相続登記が義務化 期限は3年以内に申請

堺市の司法書士の植田麻友さんに解説してもらったよ

連載・コラム地元ニュース

6/22/2025

司法書士事務所Mayの植田麻友さん

はじめまして。司法書士・行政書士の植田麻友と申します。堺市にある司法書士事務所Mayの代表として、現在までに市内を中心に900社以上の会社に関与してきました。家業の倒産・廃業を経験したことから、知識で人を支えたいと思い司法書士を志しました。中小企業やご家族に寄り添う法務サポートを大切にしています。

相続登記が義務化

2024年4月から、相続登記が義務化されました。従来は任意で、放置しても法的な罰則はありませんでしたが、新制度では、相続人が相続を知った日から3年以内に登記を申請しなければなりません。違反した場合は10万円以下の過料が科される可能性があります。

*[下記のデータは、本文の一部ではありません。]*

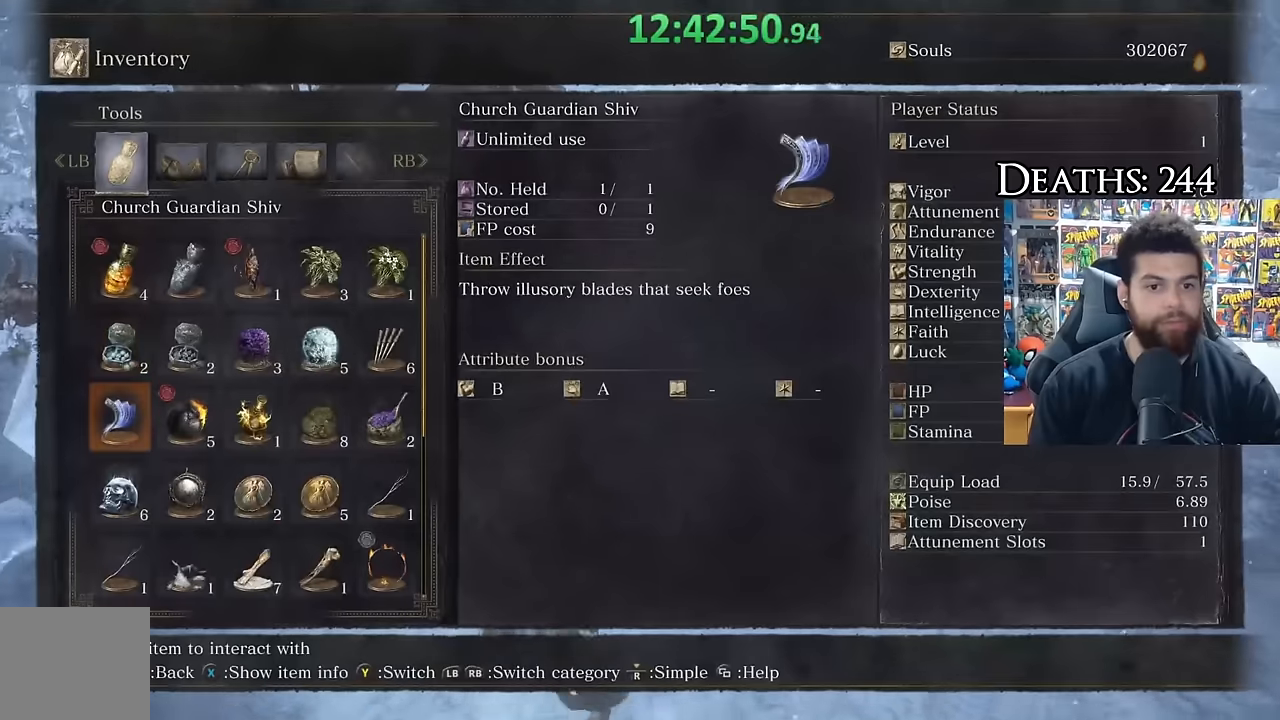
{"buttons": [], "left_stick": "down", "right_stick": "center", "button_events": [[50, "DPAD_RIGHT", "down"], [133, "DPAD_RIGHT", "up"], [217, "DPAD_RIGHT", "down"], [300, "DPAD_RIGHT", "up"], [383, "DPAD_RIGHT", "down"], [467, "DPAD_RIGHT", "up"]]}
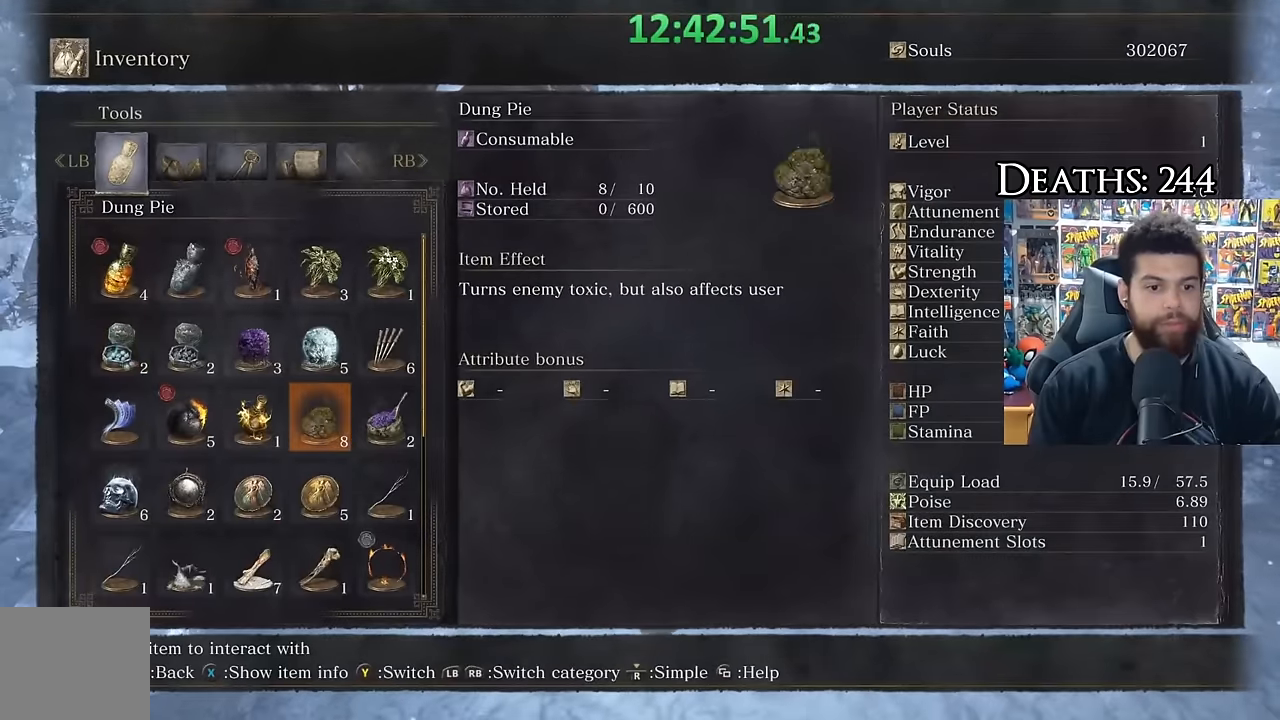
{"buttons": [], "left_stick": "down-left", "right_stick": "center", "button_events": [[50, "DPAD_RIGHT", "down"], [133, "DPAD_RIGHT", "up"]]}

不動産を相続した人は、2024年4月以降だけでなく、それ以前に発生した相続も対象です。たとえば2020年に被相続人が亡くなった場合でも、その不動産は2027年4月1日までに相続登記を行う必要があります。

【新制度の要点】

・2024年4月から相続登記が義務化された
・不動産を相続した人は、取得を知った日から3年以内に登記申請が必要
・不動産の所有者が死亡した場合、相続人が名義変更(相続登記)を行う必要がある
・2024年4月以前の相続も対象となる
・2024年4月以前に死亡した人の不動産は、2027年4月1日までに登記申請が必要

義務化の背景にある社会的課題

かつては相続登記を行わず、名義が故人のままの不動産も多く見られました。名義が放置されることで、現在の所有者が分からず、管理責任の所在も不明瞭になります。その結果、空き家や放置地が防災・防犯・景観面での地域課題となっており、これらの解消を目指して相続登記が義務化された背景があります。

不動産の有無を確認するには

相続の可能性があり「不動産を持っていたかもしれない」と思われる方は、固定資産税の納税通知書(毎年6月ごろに送付)を確認しましょう。ただし、非課税の古い物件は通知書に記載されていないことがあります。こうした場合は、堺市三国ヶ丘庁舎で名寄帳を取得する方法が有効です。

三国ヶ丘庁舎案内
https://www.city.sakai.lg.jp/shisei/gaiyo/annai/mikunigaokacyousya.html

相談先と注意点

最近では義務化の影響もあり、相続登記の相談件数が増えています。相続税の課税対象になる可能性もあるため、不動産の広さや立地によっては評価額に注意が必要です。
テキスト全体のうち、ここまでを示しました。